[Start of section]

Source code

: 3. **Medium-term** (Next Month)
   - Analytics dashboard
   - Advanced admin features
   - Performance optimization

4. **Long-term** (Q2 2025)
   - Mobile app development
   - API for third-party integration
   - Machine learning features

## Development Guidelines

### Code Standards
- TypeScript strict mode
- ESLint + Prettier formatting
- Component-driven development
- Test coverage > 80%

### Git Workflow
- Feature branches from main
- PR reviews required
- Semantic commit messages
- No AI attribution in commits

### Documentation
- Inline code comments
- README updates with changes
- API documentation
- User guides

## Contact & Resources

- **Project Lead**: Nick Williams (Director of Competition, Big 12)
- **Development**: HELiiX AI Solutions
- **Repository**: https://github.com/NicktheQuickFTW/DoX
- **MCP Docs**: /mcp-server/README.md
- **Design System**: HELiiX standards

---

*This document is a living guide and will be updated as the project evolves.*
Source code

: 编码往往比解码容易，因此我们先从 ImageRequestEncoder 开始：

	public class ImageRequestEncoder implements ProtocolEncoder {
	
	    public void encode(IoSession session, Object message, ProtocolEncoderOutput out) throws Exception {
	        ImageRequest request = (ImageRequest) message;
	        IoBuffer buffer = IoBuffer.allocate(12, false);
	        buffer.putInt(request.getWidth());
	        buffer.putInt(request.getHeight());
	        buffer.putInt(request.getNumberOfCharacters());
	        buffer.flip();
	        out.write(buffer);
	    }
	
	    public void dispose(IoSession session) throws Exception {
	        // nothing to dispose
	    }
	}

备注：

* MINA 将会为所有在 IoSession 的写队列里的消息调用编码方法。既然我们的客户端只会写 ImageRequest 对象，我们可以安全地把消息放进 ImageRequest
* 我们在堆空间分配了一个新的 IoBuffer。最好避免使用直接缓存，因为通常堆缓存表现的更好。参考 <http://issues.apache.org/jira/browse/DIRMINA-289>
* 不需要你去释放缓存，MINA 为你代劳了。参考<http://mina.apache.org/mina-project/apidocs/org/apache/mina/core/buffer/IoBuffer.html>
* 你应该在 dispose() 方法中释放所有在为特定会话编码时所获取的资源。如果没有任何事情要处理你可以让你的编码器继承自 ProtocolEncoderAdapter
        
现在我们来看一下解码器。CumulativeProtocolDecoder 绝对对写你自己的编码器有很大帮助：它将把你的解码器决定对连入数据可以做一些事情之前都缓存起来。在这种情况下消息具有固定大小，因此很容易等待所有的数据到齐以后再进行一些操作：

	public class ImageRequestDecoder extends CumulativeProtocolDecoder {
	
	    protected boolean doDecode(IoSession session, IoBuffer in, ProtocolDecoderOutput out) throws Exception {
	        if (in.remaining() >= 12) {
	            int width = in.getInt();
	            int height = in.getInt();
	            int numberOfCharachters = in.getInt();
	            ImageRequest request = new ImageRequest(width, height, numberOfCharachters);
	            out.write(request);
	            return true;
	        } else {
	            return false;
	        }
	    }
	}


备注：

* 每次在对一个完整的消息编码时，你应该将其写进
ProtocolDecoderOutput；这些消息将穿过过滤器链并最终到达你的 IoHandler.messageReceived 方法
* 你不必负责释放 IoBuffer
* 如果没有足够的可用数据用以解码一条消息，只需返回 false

[End of section]

#### Problem to work on:
Reproduce every one of the records above word for word, keeping each line and its order unchanged.

#### Output of the exercise:
Source code

: 3. **Medium-term** (Next Month)
   - Analytics dashboard
   - Advanced admin features
   - Performance optimization

4. **Long-term** (Q2 2025)
   - Mobile app development
   - API for third-party integration
   - Machine learning features

## Development Guidelines

### Code Standards
- TypeScript strict mode
- ESLint + Prettier formatting
- Component-driven development
- Test coverage > 80%

### Git Workflow
- Feature branches from main
- PR reviews required
- Semantic commit messages
- No AI attribution in commits

### Documentation
- Inline code comments
- README updates with changes
- API documentation
- User guides

## Contact & Resources

- **Project Lead**: Nick Williams (Director of Competition, Big 12)
- **Development**: HELiiX AI Solutions
- **Repository**: https://github.com/NicktheQuickFTW/DoX
- **MCP Docs**: /mcp-server/README.md
- **Design System**: HELiiX standards

---

*This document is a living guide and will be updated as the project evolves.*
Source code

: 编码往往比解码容易，因此我们先从 ImageRequestEncoder 开始：

	public class ImageRequestEncoder implements ProtocolEncoder {
	
	    public void encode(IoSession session, Object message, ProtocolEncoderOutput out) throws Exception {
	        ImageRequest request = (ImageRequest) message;
	        IoBuffer buffer = IoBuffer.allocate(12, false);
	        buffer.putInt(request.getWidth());
	        buffer.putInt(request.getHeight());
	        buffer.putInt(request.getNumberOfCharacters());
	        buffer.flip();
	        out.write(buffer);
	    }
	
	    public void dispose(IoSession session) throws Exception {
	        // nothing to dispose
	    }
	}

备注：

* MINA 将会为所有在 IoSession 的写队列里的消息调用编码方法。既然我们的客户端只会写 ImageRequest 对象，我们可以安全地把消息放进 ImageRequest
* 我们在堆空间分配了一个新的 IoBuffer。最好避免使用直接缓存，因为通常堆缓存表现的更好。参考 <http://issues.apache.org/jira/browse/DIRMINA-289>
* 不需要你去释放缓存，MINA 为你代劳了。参考<http://mina.apache.org/mina-project/apidocs/org/apache/mina/core/buffer/IoBuffer.html>
* 你应该在 dispose() 方法中释放所有在为特定会话编码时所获取的资源。如果没有任何事情要处理你可以让你的编码器继承自 ProtocolEncoderAdapter
        
现在我们来看一下解码器。CumulativeProtocolDecoder 绝对对写你自己的编码器有很大帮助：它将把你的解码器决定对连入数据可以做一些事情之前都缓存起来。在这种情况下消息具有固定大小，因此很容易等待所有的数据到齐以后再进行一些操作：

	public class ImageRequestDecoder extends CumulativeProtocolDecoder {
	
	    protected boolean doDecode(IoSession session, IoBuffer in, ProtocolDecoderOutput out) throws Exception {
	        if (in.remaining() >= 12) {
	            int width = in.getInt();
	            int height = in.getInt();
	            int numberOfCharachters = in.getInt();
	            ImageRequest request = new ImageRequest(width, height, numberOfCharachters);
	            out.write(request);
	            return true;
	        } else {
	            return false;
	        }
	    }
	}


备注：

* 每次在对一个完整的消息编码时，你应该将其写进
ProtocolDecoderOutput；这些消息将穿过过滤器链并最终到达你的 IoHandler.messageReceived 方法
* 你不必负责释放 IoBuffer
* 如果没有足够的可用数据用以解码一条消息，只需返回 false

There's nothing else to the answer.